● **Work instruction**
Once the images are removed, repeat all of the entries exactly.

= = =

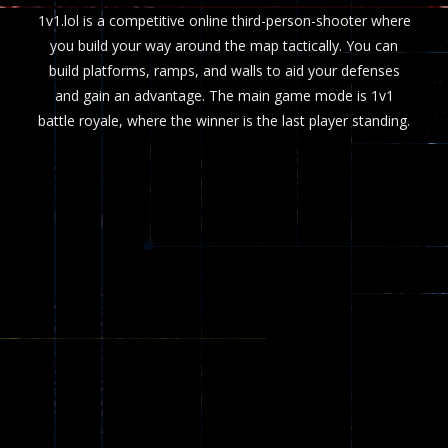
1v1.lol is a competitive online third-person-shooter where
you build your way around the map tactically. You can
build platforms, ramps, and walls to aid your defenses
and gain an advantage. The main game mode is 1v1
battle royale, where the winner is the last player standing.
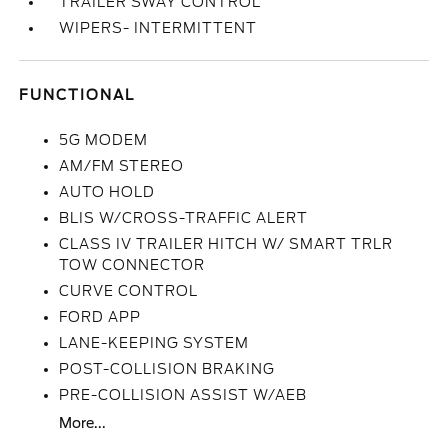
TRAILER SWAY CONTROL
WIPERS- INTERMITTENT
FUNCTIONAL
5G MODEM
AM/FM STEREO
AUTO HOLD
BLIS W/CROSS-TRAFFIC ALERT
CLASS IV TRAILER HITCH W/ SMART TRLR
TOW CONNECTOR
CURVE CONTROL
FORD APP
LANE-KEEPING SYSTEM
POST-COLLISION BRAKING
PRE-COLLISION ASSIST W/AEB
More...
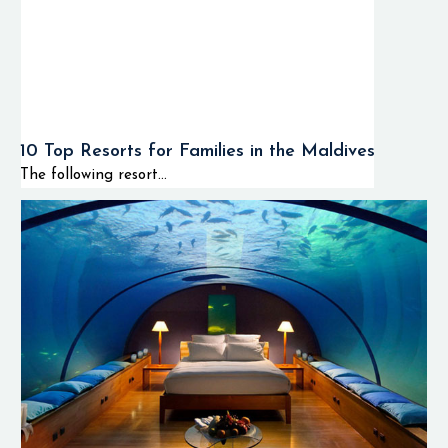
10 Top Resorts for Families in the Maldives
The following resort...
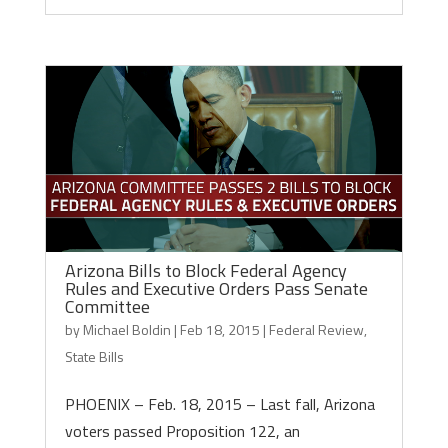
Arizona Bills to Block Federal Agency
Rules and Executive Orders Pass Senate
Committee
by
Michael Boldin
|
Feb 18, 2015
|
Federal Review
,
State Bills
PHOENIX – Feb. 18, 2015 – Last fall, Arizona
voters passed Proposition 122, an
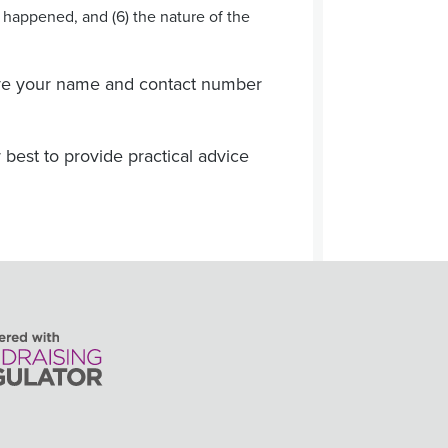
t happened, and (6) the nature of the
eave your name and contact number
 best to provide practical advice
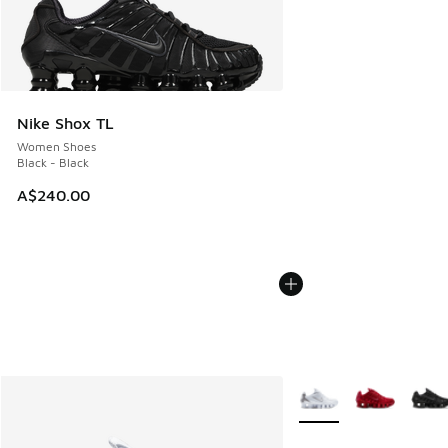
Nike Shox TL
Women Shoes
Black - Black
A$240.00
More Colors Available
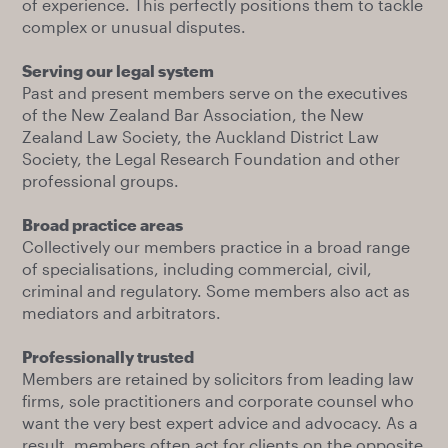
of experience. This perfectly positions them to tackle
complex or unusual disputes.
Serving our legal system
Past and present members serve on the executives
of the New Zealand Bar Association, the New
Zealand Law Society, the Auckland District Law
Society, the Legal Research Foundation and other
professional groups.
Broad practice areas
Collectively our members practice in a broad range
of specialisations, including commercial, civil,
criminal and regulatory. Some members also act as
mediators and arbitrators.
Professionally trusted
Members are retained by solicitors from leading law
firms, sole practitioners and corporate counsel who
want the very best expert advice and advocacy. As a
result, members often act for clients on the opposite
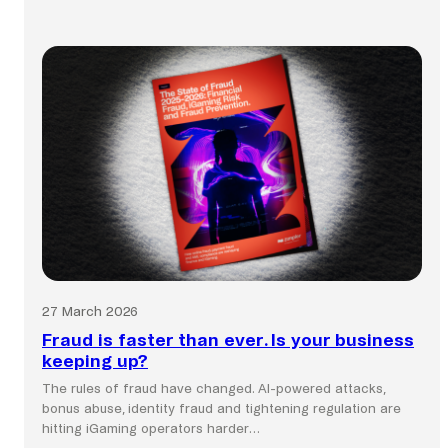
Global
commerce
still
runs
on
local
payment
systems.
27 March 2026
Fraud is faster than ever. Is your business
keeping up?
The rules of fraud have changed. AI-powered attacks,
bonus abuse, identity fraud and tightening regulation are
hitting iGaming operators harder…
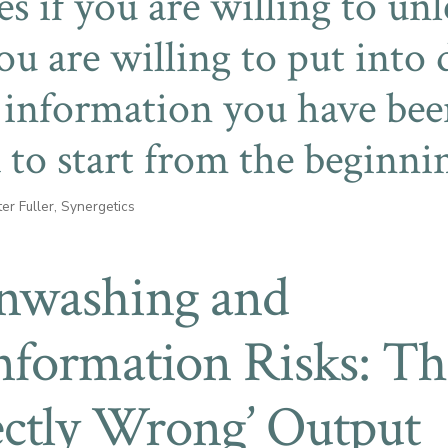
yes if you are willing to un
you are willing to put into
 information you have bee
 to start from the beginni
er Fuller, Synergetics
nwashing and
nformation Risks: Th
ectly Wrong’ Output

= = =

● **Exercise result**
1v1.lol is a competitive online third-person-shooter where
you build your way around the map tactically. You can
build platforms, ramps, and walls to aid your defenses
and gain an advantage. The main game mode is 1v1
battle royale, where the winner is the last player standing.
TRAILER SWAY CONTROL
WIPERS- INTERMITTENT
FUNCTIONAL
5G MODEM
AM/FM STEREO
AUTO HOLD
BLIS W/CROSS-TRAFFIC ALERT
CLASS IV TRAILER HITCH W/ SMART TRLR
TOW CONNECTOR
CURVE CONTROL
FORD APP
LANE-KEEPING SYSTEM
POST-COLLISION BRAKING
PRE-COLLISION ASSIST W/AEB
More...
10 Top Resorts for Families in the Maldives
The following resort...
Arizona Bills to Block Federal Agency
Rules and Executive Orders Pass Senate
Committee
by
Michael Boldin
|
Feb 18, 2015
|
Federal Review
,
State Bills
PHOENIX – Feb. 18, 2015 – Last fall, Arizona
voters passed Proposition 122, an
t happened, and (6) the nature of the
eave your name and contact number
 best to provide practical advice
Nike Shox TL
Women Shoes
Black - Black
A$240.00
More Colors Available
of experience. This perfectly positions them to tackle
complex or unusual disputes.
Serving our legal system
Past and present members serve on the executives
of the New Zealand Bar Association, the New
Zealand Law Society, the Auckland District Law
Society, the Legal Research Foundation and other
professional groups.
Broad practice areas
Collectively our members practice in a broad range
of specialisations, including commercial, civil,
criminal and regulatory. Some members also act as
mediators and arbitrators.
Professionally trusted
Members are retained by solicitors from leading law
firms, sole practitioners and corporate counsel who
want the very best expert advice and advocacy. As a
result, members often act for clients on the opposite
Global
commerce
still
runs
on
local
payment
systems.
27 March 2026
Fraud is faster than ever. Is your business
keeping up?
The rules of fraud have changed. AI-powered attacks,
bonus abuse, identity fraud and tightening regulation are
hitting iGaming operators harder…
yes if you are willing to un
you are willing to put into
 information you have bee
 to start from the beginni
er Fuller, Synergetics
nwashing and
nformation Risks: Th
ectly Wrong’ Output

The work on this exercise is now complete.